Paid search is fantastic when you need quick search presence and need to start driving traffic immediately. Care needs to be taken to understand the value of a visitor to your site. So divide your average revenue per customer by the number of site visitors that it took to get you that revenue and you have your value per visitor. Now bidding on keywords becomes easier and the whole system becomes easier to manage.
Email Marketing
Email is a push form of marketing, whereby information is pushed out to potential customers. Email is a great digital tool to use because of its proactive nature. Whilst search relies on waiting for people to search, email actively approaches your audience with your marketing message. Getting email marketing right takes some expertise, and getting it wrong can result in your campaign failing most dramatically.
We all get bombarded with email on a daily basis. Email marketing is a noisy channel. To stand out amongst the background noise your email campaigns need to be highly targeted, highly relevant, highly useful and perhaps quite creative in your approach.
Social Media
The new kid on the block… or is it? The web is actually a large social network, with references to other people’s content. The social media sites simply allowed 2 way interaction on this content all within the same page, but there was previously nothing stopping me from commenting about someone else’s content on my own website, and linking to that content.
Social media is a collective term for a number of marketing channels: blogs, social networking, micro-blogging, commenting, reviewing, etc. Anything interactive, that invites participation from readers and two-way dialogue might be considered as social media.

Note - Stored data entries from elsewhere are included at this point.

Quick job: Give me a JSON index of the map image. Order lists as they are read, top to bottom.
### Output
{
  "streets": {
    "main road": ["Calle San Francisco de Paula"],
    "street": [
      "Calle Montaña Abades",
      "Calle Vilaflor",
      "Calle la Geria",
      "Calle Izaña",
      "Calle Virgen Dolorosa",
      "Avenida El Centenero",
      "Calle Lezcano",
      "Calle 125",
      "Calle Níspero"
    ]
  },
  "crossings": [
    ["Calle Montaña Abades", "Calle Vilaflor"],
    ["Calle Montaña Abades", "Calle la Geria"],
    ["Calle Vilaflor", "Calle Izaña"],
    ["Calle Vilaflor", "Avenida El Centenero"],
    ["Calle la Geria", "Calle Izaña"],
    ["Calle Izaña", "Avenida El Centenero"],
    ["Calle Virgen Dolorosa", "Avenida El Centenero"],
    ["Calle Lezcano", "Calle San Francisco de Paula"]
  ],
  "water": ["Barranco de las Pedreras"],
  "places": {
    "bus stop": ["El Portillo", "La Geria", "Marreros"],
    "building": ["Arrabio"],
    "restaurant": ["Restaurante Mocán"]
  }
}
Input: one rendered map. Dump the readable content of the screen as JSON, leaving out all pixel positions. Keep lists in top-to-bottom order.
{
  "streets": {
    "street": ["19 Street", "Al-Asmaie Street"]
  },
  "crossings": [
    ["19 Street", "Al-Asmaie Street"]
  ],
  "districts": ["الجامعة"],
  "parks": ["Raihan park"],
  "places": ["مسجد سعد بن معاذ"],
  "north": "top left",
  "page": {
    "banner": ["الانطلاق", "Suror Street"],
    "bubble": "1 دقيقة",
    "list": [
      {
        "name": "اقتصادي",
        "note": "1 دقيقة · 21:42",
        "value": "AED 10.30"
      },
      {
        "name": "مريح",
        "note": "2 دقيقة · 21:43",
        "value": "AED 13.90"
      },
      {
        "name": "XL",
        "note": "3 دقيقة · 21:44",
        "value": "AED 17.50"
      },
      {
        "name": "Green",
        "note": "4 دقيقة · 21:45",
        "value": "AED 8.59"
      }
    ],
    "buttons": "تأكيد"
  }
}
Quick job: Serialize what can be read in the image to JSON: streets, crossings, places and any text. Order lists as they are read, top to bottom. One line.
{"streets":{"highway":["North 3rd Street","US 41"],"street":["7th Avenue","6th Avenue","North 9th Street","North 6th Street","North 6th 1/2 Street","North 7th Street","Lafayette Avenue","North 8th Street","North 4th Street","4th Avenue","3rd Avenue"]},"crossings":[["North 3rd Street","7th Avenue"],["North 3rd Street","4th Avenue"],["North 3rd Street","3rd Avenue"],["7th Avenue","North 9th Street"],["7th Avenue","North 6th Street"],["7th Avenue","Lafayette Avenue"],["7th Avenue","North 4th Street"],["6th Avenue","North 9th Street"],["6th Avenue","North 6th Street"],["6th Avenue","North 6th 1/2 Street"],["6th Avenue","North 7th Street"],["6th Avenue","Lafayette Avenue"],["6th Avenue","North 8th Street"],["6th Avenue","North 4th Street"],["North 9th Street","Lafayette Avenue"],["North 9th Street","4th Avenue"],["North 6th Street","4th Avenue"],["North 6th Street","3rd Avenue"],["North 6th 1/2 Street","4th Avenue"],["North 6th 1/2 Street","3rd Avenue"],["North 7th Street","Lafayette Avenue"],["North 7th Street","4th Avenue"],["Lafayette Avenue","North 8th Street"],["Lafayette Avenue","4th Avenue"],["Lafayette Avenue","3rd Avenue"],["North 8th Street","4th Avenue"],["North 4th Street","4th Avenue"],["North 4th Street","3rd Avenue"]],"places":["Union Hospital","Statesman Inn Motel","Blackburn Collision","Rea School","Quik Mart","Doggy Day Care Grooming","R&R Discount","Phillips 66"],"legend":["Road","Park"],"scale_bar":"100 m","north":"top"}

The rules of engagement within social media for marketers are different to those employed in many other channels. Social media frowns upon overly promotional interaction. the whole point of social media is to build advocates for your brand based on trust, authority and expertise, demonstrated by providing leading knowledge insights that are useful to other members of the community. Sales are increased by the rise in brand popularity and the demonstration of expertise in a field.
Measure!
The strength of digital marketing over other offline forms is its measurability. Being able to effectively put a cash figure on marketing activities is highly appealing to many companies. This level of intelligent business data requires careful and thorough monitoring, and for any digital marketer a good analytics package is a must. Some of the marketing activities above may have an immediate effect on your site traffic and “sales”, but others may take quite a while to have an effect. The art of digital marketing is knowing when we need to be more patient or identifying when something simply isn’t working, and then being prepared to invest the time elsewhere.